LMS provider Instructure has raised $30m in venture capital funding to further develop the commercial potential of its Canvas LMS. Canvas was not long ago seen as a cuddly upstart competitor to the behemoth that is Blackboard, in a David vs Goliath type scenario. This new round of funding takes total investment in the company to $50m. Not so David-like any more, then. Blackboard has been rapidly losing its dominance of the LMS market, under attack from the likes of Canvas and Desire2Learn. A few weeks ago, Instructure announced the Canvas App Center, which allows various add-ons to be integrated into your course – WordPress, YouTube, Dropbox etc.
The expansion of Canvas is partly due to the MOOC phenomenon – Instructure runs its own MOOCs through the Canvas Network, and with all the hype around at the moment, this is clearly a growth area. You have to think that it’s the rise of the MOOC that’s largely responsible for Instructure’s ability to raise so much money.

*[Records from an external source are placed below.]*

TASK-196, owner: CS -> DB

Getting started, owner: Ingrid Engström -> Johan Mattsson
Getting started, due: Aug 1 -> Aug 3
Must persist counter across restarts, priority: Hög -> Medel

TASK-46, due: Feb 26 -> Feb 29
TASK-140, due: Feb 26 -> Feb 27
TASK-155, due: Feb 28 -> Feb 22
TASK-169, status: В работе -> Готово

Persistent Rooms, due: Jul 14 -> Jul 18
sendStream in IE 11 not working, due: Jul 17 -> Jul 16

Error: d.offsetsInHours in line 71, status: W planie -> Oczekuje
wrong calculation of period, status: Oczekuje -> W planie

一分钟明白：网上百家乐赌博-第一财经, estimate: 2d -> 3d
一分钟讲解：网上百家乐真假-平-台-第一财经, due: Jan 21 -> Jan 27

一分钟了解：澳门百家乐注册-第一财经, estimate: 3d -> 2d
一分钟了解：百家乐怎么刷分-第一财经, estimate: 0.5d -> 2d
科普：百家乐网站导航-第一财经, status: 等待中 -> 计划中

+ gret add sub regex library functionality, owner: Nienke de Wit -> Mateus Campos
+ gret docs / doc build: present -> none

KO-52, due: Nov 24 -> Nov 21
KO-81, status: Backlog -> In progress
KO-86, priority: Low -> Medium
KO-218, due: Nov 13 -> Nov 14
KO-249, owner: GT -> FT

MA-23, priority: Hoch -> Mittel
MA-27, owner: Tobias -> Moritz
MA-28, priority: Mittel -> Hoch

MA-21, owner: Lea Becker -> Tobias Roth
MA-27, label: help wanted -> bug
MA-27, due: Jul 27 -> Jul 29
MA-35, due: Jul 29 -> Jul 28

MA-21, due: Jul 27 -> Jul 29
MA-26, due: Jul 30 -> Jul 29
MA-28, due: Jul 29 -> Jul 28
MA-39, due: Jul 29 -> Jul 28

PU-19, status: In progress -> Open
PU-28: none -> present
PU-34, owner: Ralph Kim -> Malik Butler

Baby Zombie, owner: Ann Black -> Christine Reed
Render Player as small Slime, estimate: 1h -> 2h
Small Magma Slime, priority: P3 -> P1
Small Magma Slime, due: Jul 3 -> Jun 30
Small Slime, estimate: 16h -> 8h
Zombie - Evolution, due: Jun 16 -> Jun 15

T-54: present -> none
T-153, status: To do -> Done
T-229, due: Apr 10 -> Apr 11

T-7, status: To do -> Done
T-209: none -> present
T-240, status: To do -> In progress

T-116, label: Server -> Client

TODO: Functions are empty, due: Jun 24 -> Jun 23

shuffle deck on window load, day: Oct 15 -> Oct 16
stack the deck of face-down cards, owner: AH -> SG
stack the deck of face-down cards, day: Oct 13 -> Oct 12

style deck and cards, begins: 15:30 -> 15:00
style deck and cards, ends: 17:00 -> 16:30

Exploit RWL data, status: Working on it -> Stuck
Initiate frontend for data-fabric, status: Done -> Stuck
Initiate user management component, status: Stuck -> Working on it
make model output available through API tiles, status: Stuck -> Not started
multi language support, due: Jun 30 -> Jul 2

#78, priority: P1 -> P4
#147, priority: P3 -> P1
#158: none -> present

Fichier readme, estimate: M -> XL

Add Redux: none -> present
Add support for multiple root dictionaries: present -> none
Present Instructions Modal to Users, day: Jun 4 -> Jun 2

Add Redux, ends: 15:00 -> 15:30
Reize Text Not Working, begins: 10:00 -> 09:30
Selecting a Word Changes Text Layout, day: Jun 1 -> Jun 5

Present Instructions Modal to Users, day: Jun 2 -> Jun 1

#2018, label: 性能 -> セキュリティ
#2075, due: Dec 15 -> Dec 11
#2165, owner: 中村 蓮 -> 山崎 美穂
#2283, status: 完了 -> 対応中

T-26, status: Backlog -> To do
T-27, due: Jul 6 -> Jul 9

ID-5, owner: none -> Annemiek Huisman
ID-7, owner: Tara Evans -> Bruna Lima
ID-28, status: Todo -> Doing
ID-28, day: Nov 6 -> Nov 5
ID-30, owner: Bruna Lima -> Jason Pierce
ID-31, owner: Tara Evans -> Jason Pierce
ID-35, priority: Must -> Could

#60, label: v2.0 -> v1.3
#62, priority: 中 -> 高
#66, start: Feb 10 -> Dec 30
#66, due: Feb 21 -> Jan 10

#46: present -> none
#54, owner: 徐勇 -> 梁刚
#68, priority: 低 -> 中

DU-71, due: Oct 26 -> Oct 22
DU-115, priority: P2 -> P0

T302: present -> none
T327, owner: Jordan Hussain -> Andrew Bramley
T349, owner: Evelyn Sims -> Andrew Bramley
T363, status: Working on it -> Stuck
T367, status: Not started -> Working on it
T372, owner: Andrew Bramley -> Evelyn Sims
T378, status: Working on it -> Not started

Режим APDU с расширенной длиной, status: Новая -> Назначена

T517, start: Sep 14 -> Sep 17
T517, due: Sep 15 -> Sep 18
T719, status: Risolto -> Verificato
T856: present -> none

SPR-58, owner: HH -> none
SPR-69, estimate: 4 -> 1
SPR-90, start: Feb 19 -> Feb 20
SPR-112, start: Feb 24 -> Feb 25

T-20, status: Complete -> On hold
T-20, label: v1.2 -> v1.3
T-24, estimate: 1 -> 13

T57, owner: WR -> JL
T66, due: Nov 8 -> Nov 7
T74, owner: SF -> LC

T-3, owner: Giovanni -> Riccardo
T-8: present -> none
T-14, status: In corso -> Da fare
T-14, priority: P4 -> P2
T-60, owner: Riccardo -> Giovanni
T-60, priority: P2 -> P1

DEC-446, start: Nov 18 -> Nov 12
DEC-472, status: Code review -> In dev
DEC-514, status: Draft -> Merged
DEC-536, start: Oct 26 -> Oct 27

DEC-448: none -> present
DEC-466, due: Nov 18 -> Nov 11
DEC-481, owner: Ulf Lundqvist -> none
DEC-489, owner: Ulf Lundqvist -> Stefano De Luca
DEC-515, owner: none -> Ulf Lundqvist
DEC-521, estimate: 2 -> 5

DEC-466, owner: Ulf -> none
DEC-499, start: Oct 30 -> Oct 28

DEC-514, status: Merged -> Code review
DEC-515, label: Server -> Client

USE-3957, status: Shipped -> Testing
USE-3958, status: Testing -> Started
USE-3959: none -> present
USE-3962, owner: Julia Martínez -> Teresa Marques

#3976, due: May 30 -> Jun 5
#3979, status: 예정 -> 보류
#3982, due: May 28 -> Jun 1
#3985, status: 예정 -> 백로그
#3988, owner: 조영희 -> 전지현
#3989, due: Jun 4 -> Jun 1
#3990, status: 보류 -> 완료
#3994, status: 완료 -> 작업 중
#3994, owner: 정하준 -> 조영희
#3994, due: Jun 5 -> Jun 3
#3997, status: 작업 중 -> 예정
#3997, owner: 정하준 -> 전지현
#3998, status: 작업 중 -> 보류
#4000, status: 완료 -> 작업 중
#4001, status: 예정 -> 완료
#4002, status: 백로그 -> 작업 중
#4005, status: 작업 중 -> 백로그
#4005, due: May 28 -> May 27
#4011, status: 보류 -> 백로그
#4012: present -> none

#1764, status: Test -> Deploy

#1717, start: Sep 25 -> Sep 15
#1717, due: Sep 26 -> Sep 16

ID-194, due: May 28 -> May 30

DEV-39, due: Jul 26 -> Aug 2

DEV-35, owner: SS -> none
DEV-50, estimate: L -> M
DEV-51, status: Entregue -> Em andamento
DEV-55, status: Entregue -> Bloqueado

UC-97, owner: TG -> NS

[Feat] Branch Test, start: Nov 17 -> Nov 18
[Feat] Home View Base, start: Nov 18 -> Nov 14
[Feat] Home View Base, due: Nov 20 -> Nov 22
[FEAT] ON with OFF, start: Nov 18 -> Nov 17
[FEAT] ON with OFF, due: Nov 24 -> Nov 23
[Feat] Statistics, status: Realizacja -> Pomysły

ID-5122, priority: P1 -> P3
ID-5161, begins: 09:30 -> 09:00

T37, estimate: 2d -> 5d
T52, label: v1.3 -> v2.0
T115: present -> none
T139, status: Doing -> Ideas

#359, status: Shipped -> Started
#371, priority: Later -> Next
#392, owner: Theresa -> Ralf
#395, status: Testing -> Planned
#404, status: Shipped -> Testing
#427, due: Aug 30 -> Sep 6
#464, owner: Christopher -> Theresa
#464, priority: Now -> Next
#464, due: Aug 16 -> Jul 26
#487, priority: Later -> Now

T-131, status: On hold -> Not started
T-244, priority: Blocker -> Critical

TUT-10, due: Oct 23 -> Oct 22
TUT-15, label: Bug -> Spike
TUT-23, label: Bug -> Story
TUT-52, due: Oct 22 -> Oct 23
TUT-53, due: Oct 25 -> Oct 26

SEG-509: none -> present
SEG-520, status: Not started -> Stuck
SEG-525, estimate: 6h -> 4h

Instructure’s stated aim is for Canvas to disrupt the LMS market and the education market in general (plenty of examples in their recent announcement). Canvas is described as “open, easy to use and cloud-native“. That means as an education provider, you should be able to get up and running quickly and easily without a full-on IT department supporting you.
This is what Instructure say about their product:
CANVAS ISN’T JUST A PRODUCT.
It’s a breath of fresh air. It’s an educational revolution. It’s a powerful new way to—pardon our optimism—change the world.
If you’ve read my EdTech Disruption post, you won’t be surprised to see this kind of hyperbole about an LMS. Quite a nice one, but still just an LMS!
What does this mean for ELT?
Having been through a period of consolidation (basically because Blackboard was either buying up or crushing its competitors) the LMS market now seems to be offering more – and more interesting – options. In ELT, Moodle is still probably the most commonly used LMS (it’s free, after all), along with publishers’ own platforms being used for English language courses – for example, Pearson’s MyEnglishLab, the Cambridge LMS, Oxford Learn, Macmillan English Campus. Not so long ago, the received wisdom within ELT publishing was that everyone would soon be using an LMS to run all of their courses (not just English), in which case there would be a great reluctance to take an off-the-shelf solution which includes content and platform provided by an ELT publisher – since that would mean getting used to a whole new platform just for the English course. For publishers, that would mean the need to provide their content as SCORM packs that schools or universities could run in Moodle, Blackboard or whatever. Given the increasingly fractured nature of the LMS market, that doesn’t seem to be happening yet, or at least not quickly. Publishers still see the need to provide their own platforms for those language teaching providers who can’t afford a commercial LMS or don’t have the skills or inclination to set up Moodle courses. If they do soon reach the point where content needs to be ‘platform neutral’, then the relative decline of Blackboard and Moodle and the proliferation of new options is going to make life much more complicated, despite the existence of standards such as SCORM and Tin Can.